Toy Story 3

You knew it was coming, didn’t you? "Toy Story 3" was a must-see on its opening weekend – for kids and parents alike – and it didn’t disappoint. In fact, it was a somewhat unexpected emotional experience at times.

My wife and I hadn’t had any reviews of the third installment of the Woody/Buzz Lightyear saga, so we were a tad surprised at what a woman told us when we were walking toward the theater from the Northland Mall parking lot. When she asked what movie we were going to see and we answered "Toy Story 3," she said, "Hope you brought kleenex!"

Kleenex? Then I thought for a moment. The last Pixar feature, "Up," brought a few tears with its dialogue-free montage of the life of man and his wife, and his wife’s death. But I had read about the sequence beforehand, so I think that tempered my reaction on some level.

"Toy Story 3" was supposed to be pure fun without anything too deep attached to it.

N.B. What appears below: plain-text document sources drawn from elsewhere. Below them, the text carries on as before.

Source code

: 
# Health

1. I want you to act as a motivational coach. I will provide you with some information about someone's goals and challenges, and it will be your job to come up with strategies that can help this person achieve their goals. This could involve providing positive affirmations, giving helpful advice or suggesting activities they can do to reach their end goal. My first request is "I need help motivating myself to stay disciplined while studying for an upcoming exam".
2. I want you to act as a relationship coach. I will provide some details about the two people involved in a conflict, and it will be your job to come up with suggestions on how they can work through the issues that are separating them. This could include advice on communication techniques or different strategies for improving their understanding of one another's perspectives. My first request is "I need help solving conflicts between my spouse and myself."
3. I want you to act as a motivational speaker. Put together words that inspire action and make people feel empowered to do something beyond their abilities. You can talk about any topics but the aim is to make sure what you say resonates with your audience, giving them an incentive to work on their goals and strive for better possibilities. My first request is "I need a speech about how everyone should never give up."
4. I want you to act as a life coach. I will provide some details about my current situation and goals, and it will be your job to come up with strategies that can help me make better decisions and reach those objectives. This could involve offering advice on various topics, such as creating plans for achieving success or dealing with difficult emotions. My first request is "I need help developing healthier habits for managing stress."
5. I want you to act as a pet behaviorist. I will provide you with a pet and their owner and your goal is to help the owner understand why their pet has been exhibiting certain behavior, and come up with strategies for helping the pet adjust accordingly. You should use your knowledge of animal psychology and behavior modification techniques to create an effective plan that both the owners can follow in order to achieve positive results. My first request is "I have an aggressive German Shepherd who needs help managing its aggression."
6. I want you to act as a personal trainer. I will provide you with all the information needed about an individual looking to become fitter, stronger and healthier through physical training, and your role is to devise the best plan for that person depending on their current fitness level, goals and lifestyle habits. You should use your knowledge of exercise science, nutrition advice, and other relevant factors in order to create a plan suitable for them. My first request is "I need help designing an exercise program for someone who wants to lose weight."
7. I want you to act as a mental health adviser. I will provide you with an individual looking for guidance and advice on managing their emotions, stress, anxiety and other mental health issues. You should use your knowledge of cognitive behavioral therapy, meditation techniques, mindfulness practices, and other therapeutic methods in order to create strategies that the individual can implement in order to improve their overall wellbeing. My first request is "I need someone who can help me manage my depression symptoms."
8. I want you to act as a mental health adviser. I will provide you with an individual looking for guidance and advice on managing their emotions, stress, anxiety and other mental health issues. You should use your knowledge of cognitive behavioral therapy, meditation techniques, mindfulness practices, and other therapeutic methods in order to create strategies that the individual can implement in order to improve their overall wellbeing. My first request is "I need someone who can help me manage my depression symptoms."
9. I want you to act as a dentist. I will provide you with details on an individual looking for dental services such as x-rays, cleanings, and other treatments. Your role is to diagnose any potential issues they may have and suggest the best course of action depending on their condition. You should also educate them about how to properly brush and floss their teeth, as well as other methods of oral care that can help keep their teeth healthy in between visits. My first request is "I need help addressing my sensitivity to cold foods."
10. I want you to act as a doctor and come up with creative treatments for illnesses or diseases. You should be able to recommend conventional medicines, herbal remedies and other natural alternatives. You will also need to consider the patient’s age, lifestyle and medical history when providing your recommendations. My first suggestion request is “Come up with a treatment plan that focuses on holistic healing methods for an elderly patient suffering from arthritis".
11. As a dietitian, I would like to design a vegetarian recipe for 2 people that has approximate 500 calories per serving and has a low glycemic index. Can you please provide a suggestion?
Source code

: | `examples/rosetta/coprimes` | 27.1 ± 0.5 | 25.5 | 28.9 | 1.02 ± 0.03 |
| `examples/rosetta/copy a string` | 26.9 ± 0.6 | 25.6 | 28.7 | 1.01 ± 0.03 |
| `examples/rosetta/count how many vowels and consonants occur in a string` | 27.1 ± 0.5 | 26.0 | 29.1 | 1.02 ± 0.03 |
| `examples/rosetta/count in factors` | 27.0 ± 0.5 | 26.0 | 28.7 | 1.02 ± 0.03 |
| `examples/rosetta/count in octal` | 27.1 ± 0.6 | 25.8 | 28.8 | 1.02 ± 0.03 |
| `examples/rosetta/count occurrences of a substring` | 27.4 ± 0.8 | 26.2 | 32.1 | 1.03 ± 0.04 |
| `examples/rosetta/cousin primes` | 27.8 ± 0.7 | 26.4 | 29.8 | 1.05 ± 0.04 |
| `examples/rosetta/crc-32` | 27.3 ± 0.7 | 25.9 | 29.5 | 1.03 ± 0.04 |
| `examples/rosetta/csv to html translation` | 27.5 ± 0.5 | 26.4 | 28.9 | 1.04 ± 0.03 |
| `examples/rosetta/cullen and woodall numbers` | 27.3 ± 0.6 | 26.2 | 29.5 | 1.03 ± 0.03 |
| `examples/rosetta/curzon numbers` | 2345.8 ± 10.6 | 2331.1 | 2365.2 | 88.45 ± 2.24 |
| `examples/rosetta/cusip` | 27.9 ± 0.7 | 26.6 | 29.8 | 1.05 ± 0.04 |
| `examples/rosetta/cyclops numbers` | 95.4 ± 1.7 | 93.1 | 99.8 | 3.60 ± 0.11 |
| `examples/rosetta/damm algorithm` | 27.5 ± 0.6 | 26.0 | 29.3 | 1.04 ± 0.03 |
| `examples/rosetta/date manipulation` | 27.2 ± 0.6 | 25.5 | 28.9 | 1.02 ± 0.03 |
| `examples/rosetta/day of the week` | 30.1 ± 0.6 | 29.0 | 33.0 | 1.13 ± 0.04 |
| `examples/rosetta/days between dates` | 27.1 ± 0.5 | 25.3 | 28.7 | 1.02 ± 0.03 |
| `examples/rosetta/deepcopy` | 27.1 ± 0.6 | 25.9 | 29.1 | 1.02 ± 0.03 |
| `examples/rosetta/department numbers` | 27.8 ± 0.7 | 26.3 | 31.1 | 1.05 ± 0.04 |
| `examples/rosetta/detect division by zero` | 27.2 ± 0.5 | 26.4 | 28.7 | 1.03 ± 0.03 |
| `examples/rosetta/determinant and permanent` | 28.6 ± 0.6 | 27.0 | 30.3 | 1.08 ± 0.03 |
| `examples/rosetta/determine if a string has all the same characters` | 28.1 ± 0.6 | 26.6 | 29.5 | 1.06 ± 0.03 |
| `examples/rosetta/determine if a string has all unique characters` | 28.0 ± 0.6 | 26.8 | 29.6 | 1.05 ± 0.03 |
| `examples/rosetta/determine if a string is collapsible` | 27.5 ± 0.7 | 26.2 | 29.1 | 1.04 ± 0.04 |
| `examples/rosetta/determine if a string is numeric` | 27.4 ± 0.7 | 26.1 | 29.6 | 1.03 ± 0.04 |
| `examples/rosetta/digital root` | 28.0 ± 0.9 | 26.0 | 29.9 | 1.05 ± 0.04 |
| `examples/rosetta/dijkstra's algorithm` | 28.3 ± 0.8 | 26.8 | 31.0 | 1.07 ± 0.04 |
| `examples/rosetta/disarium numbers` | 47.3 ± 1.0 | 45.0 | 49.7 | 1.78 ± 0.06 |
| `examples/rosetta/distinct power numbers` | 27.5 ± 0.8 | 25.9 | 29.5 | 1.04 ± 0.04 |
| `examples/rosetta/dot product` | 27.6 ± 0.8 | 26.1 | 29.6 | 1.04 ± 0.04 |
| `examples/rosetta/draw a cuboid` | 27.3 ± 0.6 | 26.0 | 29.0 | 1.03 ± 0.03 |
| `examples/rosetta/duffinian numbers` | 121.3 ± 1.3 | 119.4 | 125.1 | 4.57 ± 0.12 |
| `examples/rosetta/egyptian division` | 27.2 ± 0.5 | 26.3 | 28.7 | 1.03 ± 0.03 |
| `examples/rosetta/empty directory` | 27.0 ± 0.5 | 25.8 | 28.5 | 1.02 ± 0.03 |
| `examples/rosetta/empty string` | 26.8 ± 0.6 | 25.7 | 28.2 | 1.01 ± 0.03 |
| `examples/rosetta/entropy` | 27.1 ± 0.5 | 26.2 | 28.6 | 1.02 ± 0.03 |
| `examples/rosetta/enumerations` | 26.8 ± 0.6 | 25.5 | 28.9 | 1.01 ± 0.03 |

And it was, for the most part. Without giving away too much, the plot revolved around the toys’ owner, Andy, going off to college, and the toys finding a new temporary home before quickly realizing they’d be better off at their old home. There are plenty of laughs – provided in no small amount by the meeting and budding relationship of Barbie and a Michael Keaton-voiced Ken – and many great sequences, including a fun and hilarious part when Buzz accidently gets put into Spanish-speaking mode. Our kids got caught up in it pretty well (Zach, at times, wavered between the movie and the race car video game he’d seen in the theater lobby), and Bec and I were definitely into it, too. And then came the wrap-up, and some moist eyes. Not because it was a sad finale, though – just very sweet.

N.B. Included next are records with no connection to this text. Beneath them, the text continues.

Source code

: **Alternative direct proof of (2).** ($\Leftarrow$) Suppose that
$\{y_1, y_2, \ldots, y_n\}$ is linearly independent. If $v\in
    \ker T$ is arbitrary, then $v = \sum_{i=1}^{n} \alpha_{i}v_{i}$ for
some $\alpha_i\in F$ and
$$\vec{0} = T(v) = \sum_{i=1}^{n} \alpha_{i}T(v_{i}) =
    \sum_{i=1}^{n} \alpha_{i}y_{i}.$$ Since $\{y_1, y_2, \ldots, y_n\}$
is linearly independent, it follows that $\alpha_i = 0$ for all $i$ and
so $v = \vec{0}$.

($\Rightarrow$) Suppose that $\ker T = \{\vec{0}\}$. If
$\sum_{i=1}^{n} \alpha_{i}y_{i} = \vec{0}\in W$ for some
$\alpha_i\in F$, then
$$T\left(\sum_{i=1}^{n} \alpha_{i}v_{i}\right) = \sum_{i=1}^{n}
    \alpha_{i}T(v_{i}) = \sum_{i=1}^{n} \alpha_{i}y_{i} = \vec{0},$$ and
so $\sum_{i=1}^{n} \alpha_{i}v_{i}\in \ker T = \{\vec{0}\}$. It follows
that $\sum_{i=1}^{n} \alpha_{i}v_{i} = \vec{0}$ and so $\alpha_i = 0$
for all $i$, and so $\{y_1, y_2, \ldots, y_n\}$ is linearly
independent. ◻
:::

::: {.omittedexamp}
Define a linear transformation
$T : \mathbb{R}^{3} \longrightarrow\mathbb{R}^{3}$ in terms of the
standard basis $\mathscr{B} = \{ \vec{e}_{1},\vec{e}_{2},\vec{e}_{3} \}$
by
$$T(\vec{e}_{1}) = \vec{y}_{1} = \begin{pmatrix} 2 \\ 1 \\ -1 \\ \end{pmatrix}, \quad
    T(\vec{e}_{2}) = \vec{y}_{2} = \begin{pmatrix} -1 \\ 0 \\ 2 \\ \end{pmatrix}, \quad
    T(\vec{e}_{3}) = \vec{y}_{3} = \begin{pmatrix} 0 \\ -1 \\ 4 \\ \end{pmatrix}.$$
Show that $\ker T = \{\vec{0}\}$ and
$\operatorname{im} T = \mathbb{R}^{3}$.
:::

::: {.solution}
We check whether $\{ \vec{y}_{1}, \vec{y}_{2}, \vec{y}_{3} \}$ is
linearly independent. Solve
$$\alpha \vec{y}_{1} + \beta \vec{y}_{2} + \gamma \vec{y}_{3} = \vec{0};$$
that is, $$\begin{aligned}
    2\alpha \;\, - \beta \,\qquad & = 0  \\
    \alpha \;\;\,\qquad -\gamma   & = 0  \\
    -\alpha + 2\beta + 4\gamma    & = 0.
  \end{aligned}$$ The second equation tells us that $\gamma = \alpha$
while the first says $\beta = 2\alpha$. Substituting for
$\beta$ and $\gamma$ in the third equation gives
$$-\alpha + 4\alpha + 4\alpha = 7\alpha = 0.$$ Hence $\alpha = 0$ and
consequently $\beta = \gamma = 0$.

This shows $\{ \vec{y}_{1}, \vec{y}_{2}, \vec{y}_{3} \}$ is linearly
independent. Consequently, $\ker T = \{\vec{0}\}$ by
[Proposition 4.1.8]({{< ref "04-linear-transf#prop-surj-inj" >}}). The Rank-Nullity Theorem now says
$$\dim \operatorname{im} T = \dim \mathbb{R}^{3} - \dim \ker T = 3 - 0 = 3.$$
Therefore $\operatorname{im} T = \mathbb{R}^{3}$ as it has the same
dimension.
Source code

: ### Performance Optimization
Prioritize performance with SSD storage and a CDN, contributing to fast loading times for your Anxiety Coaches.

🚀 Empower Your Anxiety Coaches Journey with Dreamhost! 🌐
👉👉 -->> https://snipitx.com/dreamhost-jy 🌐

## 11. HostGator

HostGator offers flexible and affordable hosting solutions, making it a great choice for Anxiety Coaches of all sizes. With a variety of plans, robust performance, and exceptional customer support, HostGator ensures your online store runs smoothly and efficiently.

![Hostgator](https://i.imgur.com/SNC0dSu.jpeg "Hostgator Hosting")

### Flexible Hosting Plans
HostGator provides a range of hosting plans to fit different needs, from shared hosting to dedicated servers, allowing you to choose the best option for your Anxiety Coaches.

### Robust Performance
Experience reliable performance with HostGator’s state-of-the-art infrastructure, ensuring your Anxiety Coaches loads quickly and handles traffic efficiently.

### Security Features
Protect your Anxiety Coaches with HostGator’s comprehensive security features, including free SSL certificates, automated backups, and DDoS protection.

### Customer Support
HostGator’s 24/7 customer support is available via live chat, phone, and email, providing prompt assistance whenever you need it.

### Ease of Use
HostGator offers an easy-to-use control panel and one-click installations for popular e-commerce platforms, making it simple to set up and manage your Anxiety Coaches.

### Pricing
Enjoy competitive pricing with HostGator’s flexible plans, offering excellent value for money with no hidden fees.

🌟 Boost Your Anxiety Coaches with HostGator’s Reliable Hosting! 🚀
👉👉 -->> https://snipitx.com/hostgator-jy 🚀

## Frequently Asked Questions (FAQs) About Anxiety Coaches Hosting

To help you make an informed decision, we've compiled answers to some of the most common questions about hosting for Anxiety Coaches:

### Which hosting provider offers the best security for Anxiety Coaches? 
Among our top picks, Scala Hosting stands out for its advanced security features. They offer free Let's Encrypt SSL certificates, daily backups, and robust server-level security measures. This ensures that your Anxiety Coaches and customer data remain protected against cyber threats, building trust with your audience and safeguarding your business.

If you’ve got young kids or you’re young at heart – heck, if you’ve ever played with toys – you’ll almost sure to connect with "Toy Story 3" in some way. Plenty already have, as the movie has made more than $100 million in its first three days alone. And some cynics will say the whole thing is a devious money-making enterprise, with not only all the old beloved toys but a few new ones, too (never mind all the other merchandising out there). But most of the "characters" are lovable, there are great messages about family and teamwork, andit reminds us that there’s a kid somewhere inside all of us.